Brian DePalma’s movie Sisters scared the crap out of me when I first saw it in the early 70s, and recently, I tried seeing it again. Couldn’t do it. Psycho is my #1 all-time favorite movie, and Sisters has been compared to it (or at least Hitchockian), but this one just isn’t for me. Maybe the style is too avant-garde or something.

The brain cloud is not the problem, it is the key to the whole story. Joe is in danger of “losing his soul/sole” (scene I) because he has chosen to lead a life he finds despicable over a potentially scary but fulfilling one (firefighter). The result is he is diagnosed with a brain cloud. Yes, it’s a ridiculous condition and it is a lie. But it kicks him out of his rut and is ultimately his salvation–he becomes the ultimate fire fighter when he offers himself to the volcano. So is he truly the fool for having believed in the brain cloud? Is the audience a fool for believing it? Life is about making the best decision you can with the information you have at the time. Joe and the audience are asked to believe something incredible, Joe and the audience agree to do so, and in doing so are made out to be fools, but are they?

Joe: I don’t have any money, I spent it all on docors!
Dr. Ellison: Yes, well perhaps you’d like a second opinion.

It’s basically Scientology propaganda rooted in their mythos, and probably makes wonderful sense to those who subscribe to it.

In fairness, it did result in the construction of at least one terrific house.

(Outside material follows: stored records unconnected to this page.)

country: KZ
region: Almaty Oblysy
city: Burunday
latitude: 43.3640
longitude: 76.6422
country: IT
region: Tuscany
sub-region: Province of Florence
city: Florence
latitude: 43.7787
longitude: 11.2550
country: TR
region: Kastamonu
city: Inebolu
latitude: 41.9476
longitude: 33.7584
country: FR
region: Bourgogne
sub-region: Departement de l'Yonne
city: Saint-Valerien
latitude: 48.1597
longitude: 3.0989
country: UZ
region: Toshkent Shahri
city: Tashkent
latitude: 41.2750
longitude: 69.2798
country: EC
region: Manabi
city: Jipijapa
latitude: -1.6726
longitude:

Smokey and the Bandit is quite enhanced when viewed as the Road Trip of a Lifetime for Fred the basset hound. Watch as Fred…

… barks at the other cars!
… enjoys the petting action with a young, nubile Sally Fields!
… eats delicious burgers at a choke 'n puke!
… is the center of attention at a bikers brawl!
… sits in the front seat of a big rig, plenty of room, with your master!
… goes for a swim in a roadside lake!
… smuggles beer!
… sings with country music legend Jerry Reed!

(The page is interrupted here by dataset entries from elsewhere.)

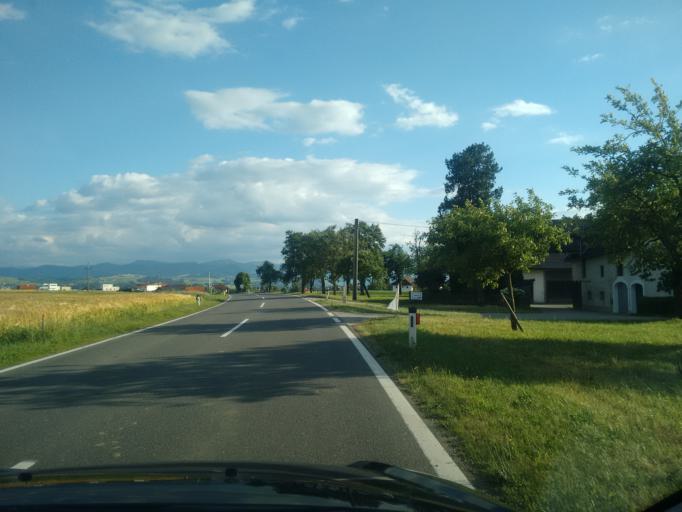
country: AT
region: Upper Austria
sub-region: Politischer Bezirk Steyr-Land
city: Sierning
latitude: 48.0573
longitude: 14.3151
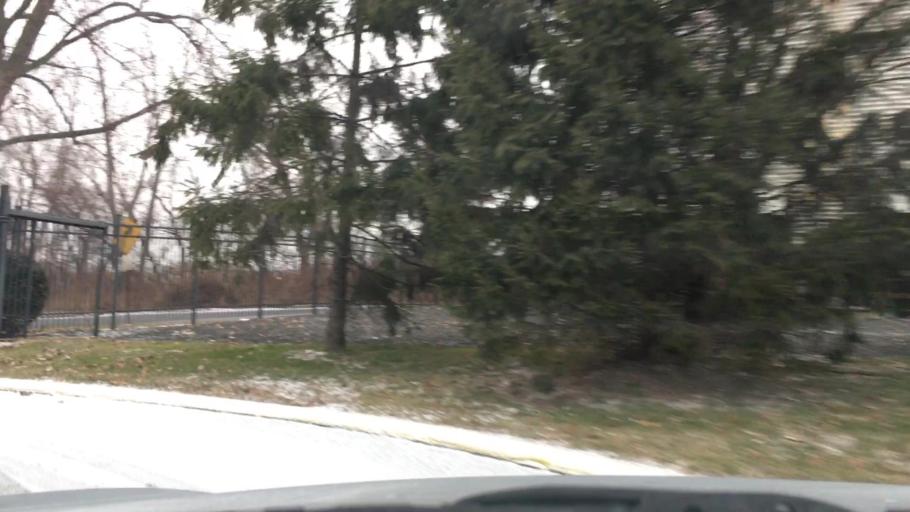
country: US
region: Massachusetts
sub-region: Hampden County
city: Springfield
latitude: 42.0912
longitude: -72.5910
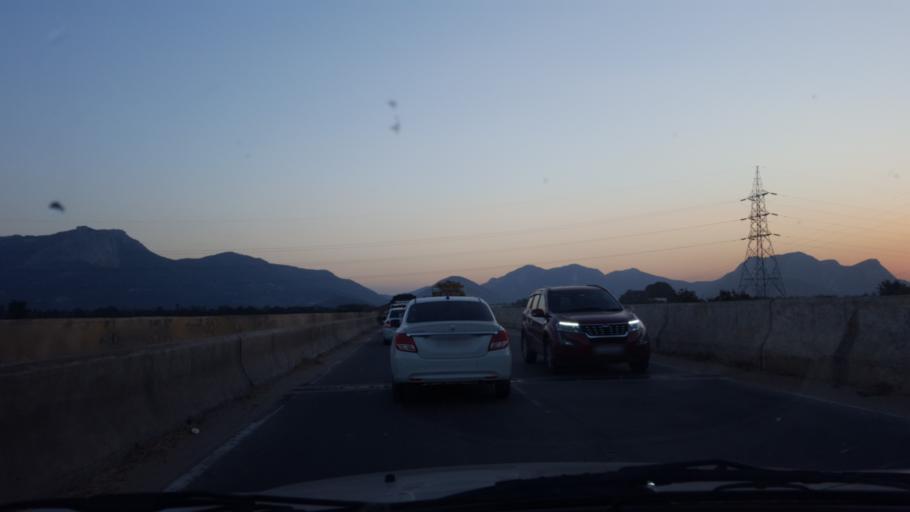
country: IN
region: Andhra Pradesh
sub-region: Chittoor
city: Narasingapuram
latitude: 13.5921
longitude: 79.3455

Yeah, there’s a lot going on in SatB. Don’t dismiss the Fred.

This one. So, so much this one. I expected a science fiction movie and I got a portal to hell. It was horrendous. It still makes me throw things across the room.

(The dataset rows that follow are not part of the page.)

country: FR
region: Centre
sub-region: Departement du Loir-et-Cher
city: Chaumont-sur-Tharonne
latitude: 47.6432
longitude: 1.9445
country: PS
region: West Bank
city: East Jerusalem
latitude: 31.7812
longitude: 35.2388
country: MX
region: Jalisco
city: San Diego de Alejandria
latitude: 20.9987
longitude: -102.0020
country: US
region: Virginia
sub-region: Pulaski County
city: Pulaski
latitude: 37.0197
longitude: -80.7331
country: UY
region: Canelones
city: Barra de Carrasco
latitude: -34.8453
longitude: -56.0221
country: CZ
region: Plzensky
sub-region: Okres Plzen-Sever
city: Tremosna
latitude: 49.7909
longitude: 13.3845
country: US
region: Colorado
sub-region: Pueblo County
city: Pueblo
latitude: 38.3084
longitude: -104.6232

By the way, all of y’all dissing the Jaws movies? Have you ever seen that Richard Harris fiasco, Orca(1977)? It’s got a dead killer whale fetus dropping out it’s dead mommy onto the deck of a boat while Daddy Orca stares angrily from the distance, Bo Derek getting her leg chomped off, said Daddy Orca deliberately destroying a fishing village so that the townsfolk will give up Richard Harris (as a low-rent Captain Ahab), and finishing off with a trip north to some ice flows and a nice game of teeter-totter.

Neighbors, an absurd witless ‘black comedy’ - a 1981 stinkbomb starring Dan Ackroyd and John Belushi. Just painful to watch, not a laugh in it, and boring as all getout. However, I suppose their salaries came in useful for buying loads of cocaine.